_Exercise instructions_
Convert the text lines from all the records below into one numbered list, leaving out any blank lines. Don't include the pictures in your answer.

Page-level text extractions:
────────────────────────────────────────

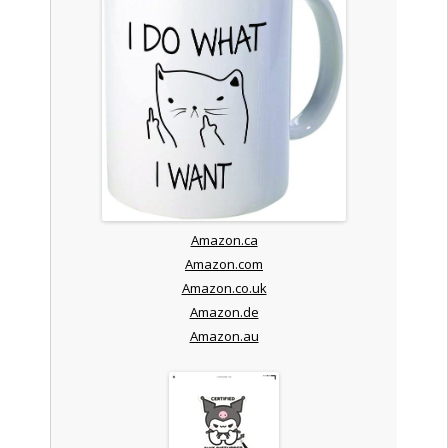
Amazon.ca
Amazon.com
Amazon.co.uk
Amazon.de
Amazon.au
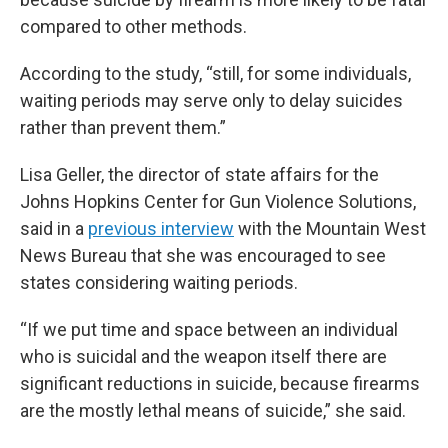
compared to other methods.
According to the study, “still, for some individuals,
waiting periods may serve only to delay suicides
rather than prevent them.”
Lisa Geller, the director of state affairs for the
Johns Hopkins Center for Gun Violence Solutions,
said in a
previous interview
with the Mountain West
News Bureau that she was encouraged to see
states considering waiting periods.
“If we put time and space between an individual
who is suicidal and the weapon itself there are
significant reductions in suicide, because firearms
are the mostly lethal means of suicide,” she said.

────────────────────────────────────────

_Task response_
1. Amazon.ca
2. Amazon.com
3. Amazon.co.uk
4. Amazon.de
5. Amazon.au
6. compared to other methods.
7. According to the study, “still, for some individuals,
8. waiting periods may serve only to delay suicides
9. rather than prevent them.”
10. Lisa Geller, the director of state affairs for the
11. Johns Hopkins Center for Gun Violence Solutions,
12. said in a
13. previous interview
14. with the Mountain West
15. News Bureau that she was encouraged to see
16. states considering waiting periods.
17. “If we put time and space between an individual
18. who is suicidal and the weapon itself there are
19. significant reductions in suicide, because firearms
20. are the mostly lethal means of suicide,” she said.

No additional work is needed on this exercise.